Dear Sandy,

As i see in the figure, the given strain (nap13) was not grouped in any of two subpopulations. I suggest the use of another software for clustering such as STRUCTURE.

Asadollah Ahmadikhah Yes, I am considering using STRUCTURE. What settings can you recommend for STRUCTURE based on this parameters: 48 loci for 48 individuals? Thank you so much :D

I would also recommend using dapc analyses through the R environment.

Matthijs P. van den Burg I already tried DAPC but I don't really understand it (please find 4 photos). Can you help explain these results? Also, I tried using R but it will only run properly if the burn-in period and MCMC is set to 500. I found out that in Structure nap 13 (19) is closely grouped to the rufi population than to sativa.

Is the burn-in period and MCMC set to 500 ok or is it too low?

I constructed another NJ tree using Nei's (1973) genetic distance with 999 bootstraps. Here is the result.

In neither tree do you have support values. I am guessing that the first tree is not bootstrapped and is instead simply the neighbor joining tree with no measures of confidence in each branch. The second is presumably the same except that you have bootstrapped it so you have 999 trees. The bootstrap values show what proportion of trees have branch in the tree which is a consensus of all the trees. If this is so, then the second tree should have bootstrap values on each branch. Here you are especially interested in the bootstrap support for the branch connecting nap13 to the other nap samples. What is that bootstrap value?

Patrice Showers Corneli How can I display the bootstrapped values? I used powermarker to generate the tree file and used Mega to visualize it. I am also thinking of removing all the loci with missing data. If I do that I will be left with only 10 ssr markers. Is it ok?

In STRUCTURE set up burning period on 100000 and MCMC simulations on 100000 too. And Run program with 10 repeats.

I see no need to remove missing data as phylogenetic analysis will just ignore them.
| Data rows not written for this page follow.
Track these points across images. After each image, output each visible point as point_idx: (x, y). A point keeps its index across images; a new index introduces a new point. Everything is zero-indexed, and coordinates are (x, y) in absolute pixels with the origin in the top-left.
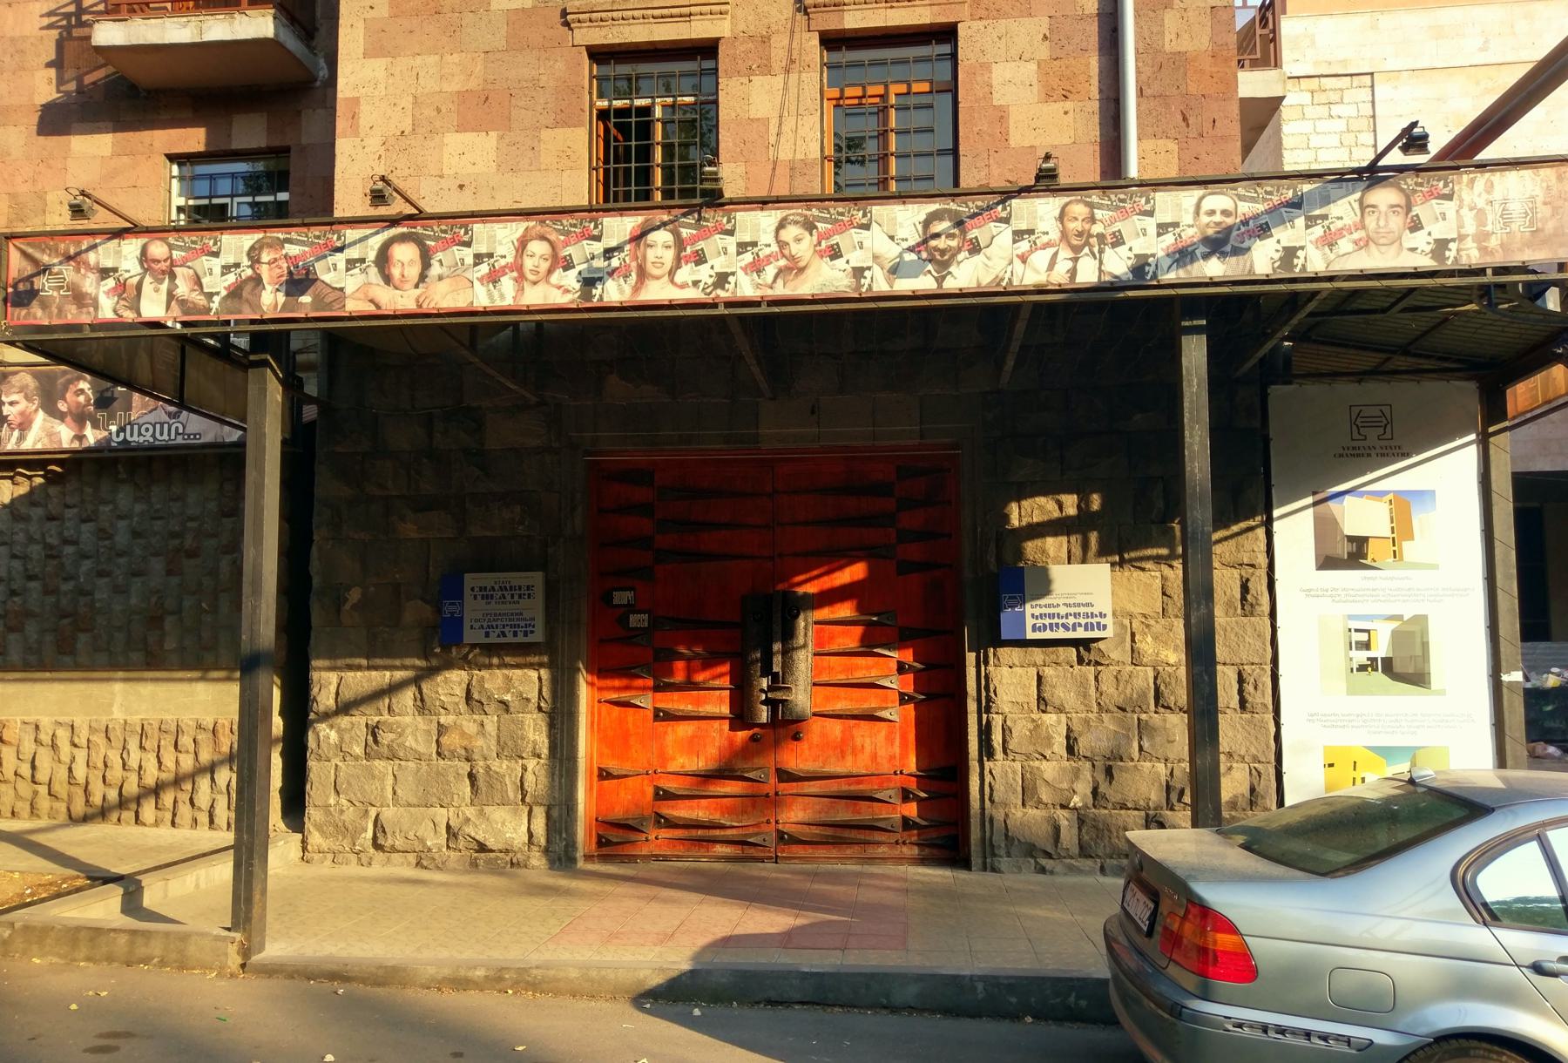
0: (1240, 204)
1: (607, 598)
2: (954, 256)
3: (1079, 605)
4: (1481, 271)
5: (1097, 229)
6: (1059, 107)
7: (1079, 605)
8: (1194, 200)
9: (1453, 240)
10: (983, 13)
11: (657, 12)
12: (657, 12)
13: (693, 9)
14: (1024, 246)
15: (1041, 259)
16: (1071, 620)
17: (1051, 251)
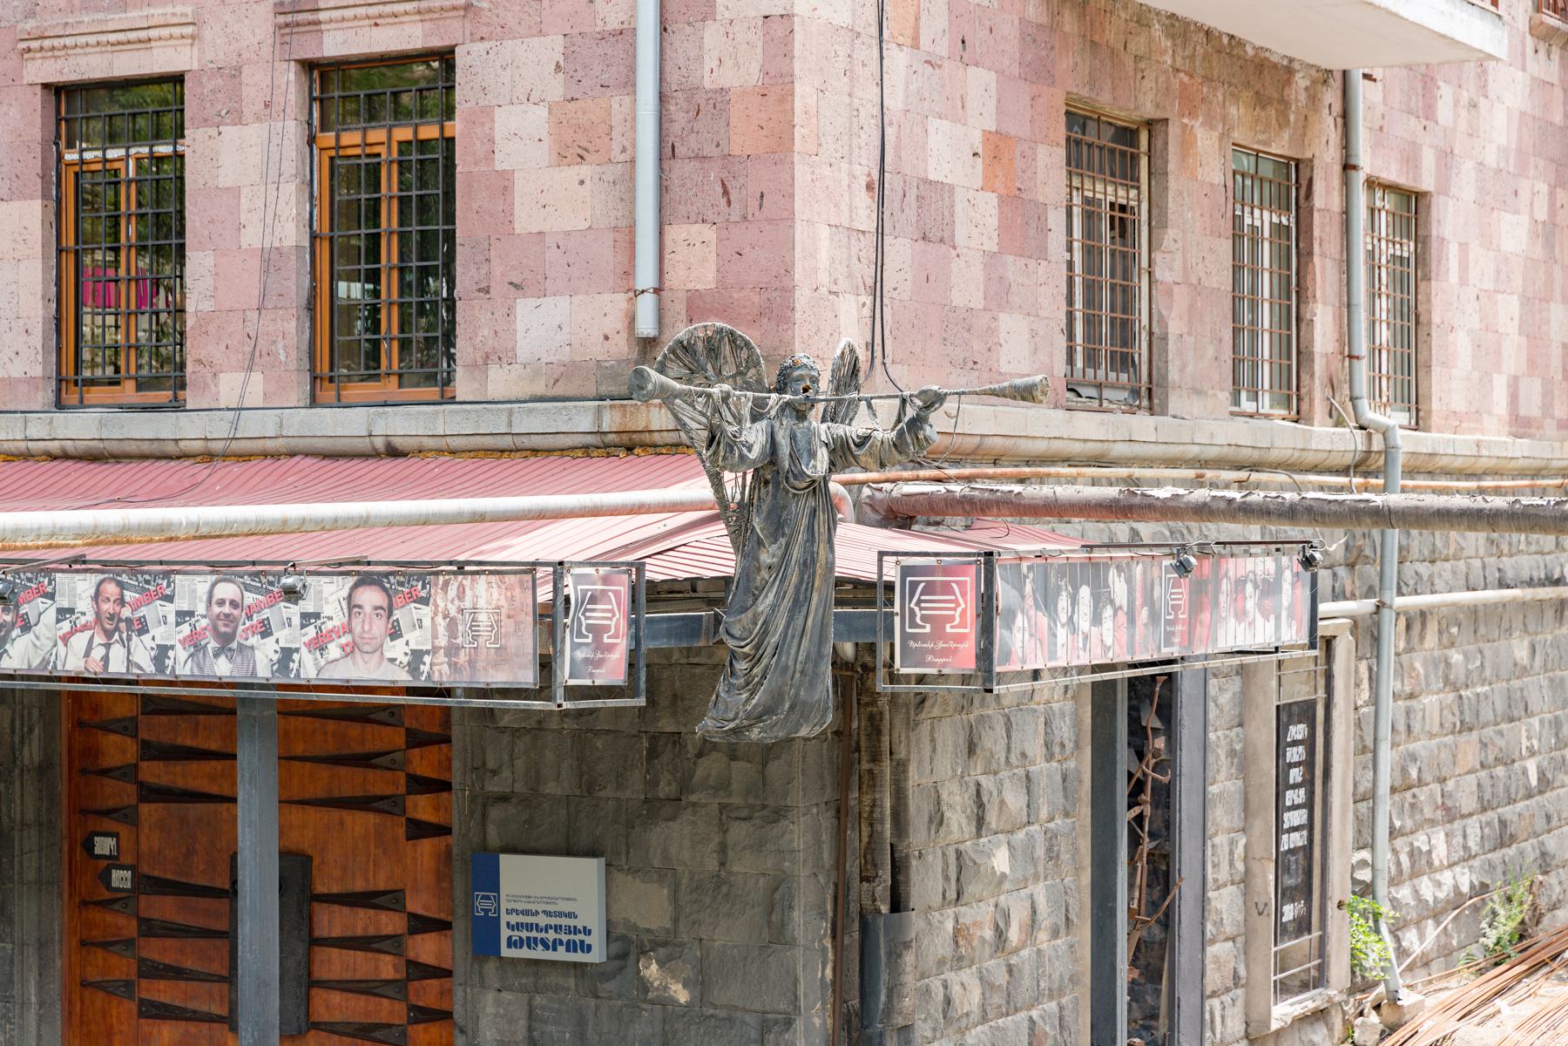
0: (246, 594)
1: (89, 846)
2: (9, 632)
3: (560, 914)
4: (447, 692)
5: (126, 612)
6: (573, 172)
7: (560, 914)
8: (207, 587)
9: (427, 652)
10: (484, 31)
11: (113, 38)
12: (113, 38)
13: (153, 33)
14: (66, 626)
15: (79, 641)
16: (551, 935)
17: (88, 634)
The bootstrap values are extremely important because otherwise you can not know whether or not each branch is well supported. In your case, the confidence in position of the nap13 gene cannot really be assessed without the bootstrap.

The bootstrap will tell you precisely how well your data supports the monophyly of the nap clade given the model you choose.

With respect to Powermark and the bootstrap, the manual suggests that you can get bootstrap values by inputting the output of multiple trees into Phylip and using consense. This is sensible, But you might try using the Distance option with bootstrapping in Seaview (Gouy, M. Guindon, S. & Gascuel., O. (2010) SeaView version 4 : a multiplatform graphical user interface for sequence alignment and phylogenetic tree building. Molecular Biology and Evolution 27(2):221-224).

Seaview is free and very good. When you do the bootstrapping with Distance and tree will pop up with the bootstrap values and the branch lengths. You may either read the bootstrap values from that tree or export the tree file as an unrooted tree and open it in Figtree (also free and very good) and choose to look at the bootstrap value.

Powermark suggests that the output is such that it can be exported to other programs for further analysis (eg Principal Components Analysis).

You may find a slightly different tree depending on the models you used for Powermark and for Seaview . If you run into any difficulty email me please.

Patrice Showers Corneli Thank you so much. I will now work on it based on your recommendation :)

I attach a majority-rule bootstrap consensus tree from the tree files you sent. I did this one in PAUP and as you can see much of the tree has little support which probably means that the phylogenetic information in the data are quite sparse.

I cannot tell from your data which number corresponds to nap13 so I do not know whether it is in one of the few clades that is supported by good bootstrap support. Here the clade including 43-47 is clearly monophyletic (all more closely related to one another than to any other sample in the tree)with 95% of the bootstrap replicates having this clade. Also 26 and 15 are well supported as monophyletic. If either of these contain all nap specimens and contain nap13 then you are pretty safe saying that nap13 should be included in the larger nap clade.

If these clades contain nap13 and non-nap specimens, then you have some sense that nap13 is more closely related to other specimens than to the nap clade.

Finally if any 13 is not is either of the clades with 90% or higher support then you cannot really tell where it belongs.

I also note that your DAPC output is a principle components analysis. I do a l to of PCA so would be willing to look at your output if you would like. I just need to know what the list of variables is.I assume it is the SSR data.

Patrice Showers Corneli Thank you so much, Nap13 is number 19. The Apo Clade is number 1-14, while the Nap Clade is from 15 to 41, and the Osa Clade is from 42-48. Both Apo and Nap are wild rice (O. rufipogon) accessions while the Osa are cultivated rice accession. For this study, I actually used microsatellite markers for cultivated rice maybe that's why the Osa clade has strong bootstrapped values. My question is what does it imply if most of the tree has little support values?